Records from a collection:
○ ○ ○ ○

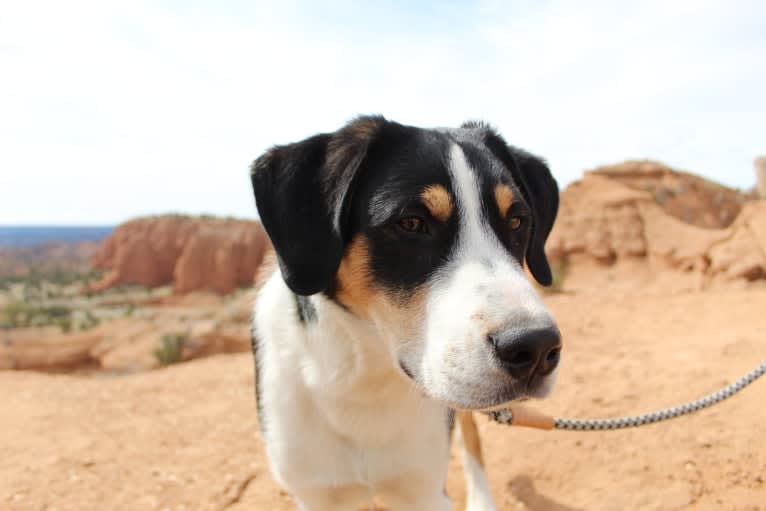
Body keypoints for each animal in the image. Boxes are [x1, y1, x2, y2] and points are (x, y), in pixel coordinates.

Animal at [252, 117, 564, 511]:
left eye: (518, 222)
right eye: (412, 223)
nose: (537, 347)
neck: (366, 381)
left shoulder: (424, 490)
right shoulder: (317, 495)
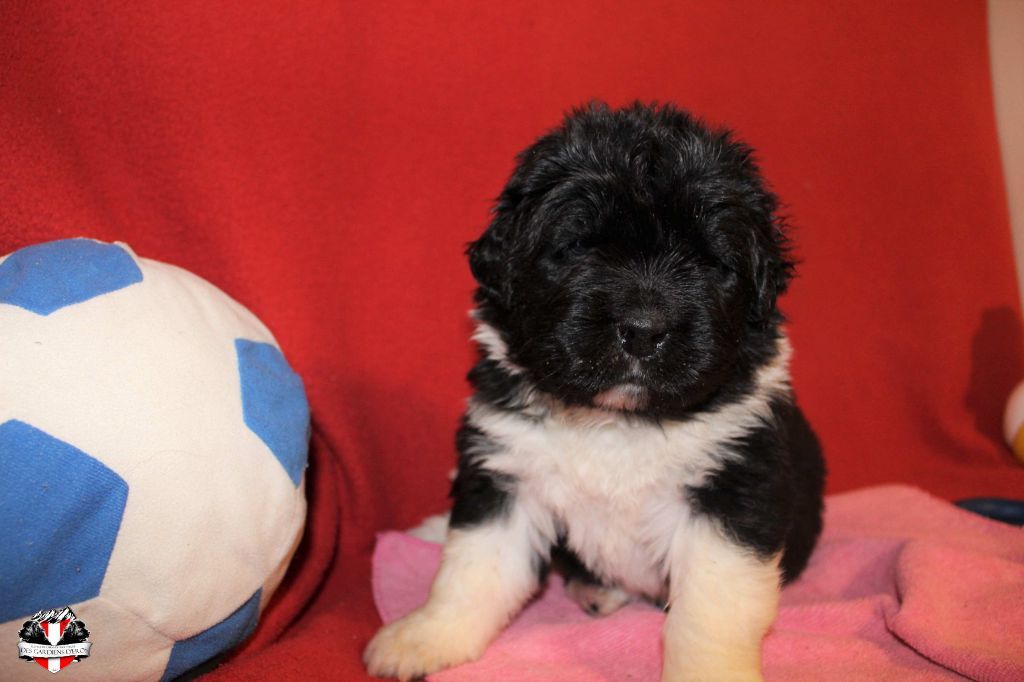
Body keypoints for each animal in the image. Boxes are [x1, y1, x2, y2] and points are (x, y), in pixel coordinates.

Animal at [364, 102, 825, 681]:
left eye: (710, 261)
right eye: (580, 248)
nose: (645, 330)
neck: (617, 421)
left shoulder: (733, 492)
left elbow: (709, 613)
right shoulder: (507, 471)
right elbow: (470, 570)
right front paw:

○ ○ ○ ○

§ WORK REQUIRED
The result is an exact copy of the lines from the one holding "nose: (537, 347)" through the final line of the data above, both ends included, minus the pictures.

§ OUTPUT FOR THIS TASK
nose: (537, 347)
neck: (366, 381)
left shoulder: (424, 490)
right shoulder: (317, 495)
Body keypoints for each animal in the image. Boxes are [x1, y1, x2, y2] and points are (x, y), in pixel coordinates.

Animal at [364, 102, 825, 681]:
left eye: (710, 261)
right eye: (580, 248)
nose: (645, 330)
neck: (617, 421)
left shoulder: (733, 492)
left elbow: (709, 613)
right shoulder: (507, 471)
right elbow: (470, 570)
right front paw:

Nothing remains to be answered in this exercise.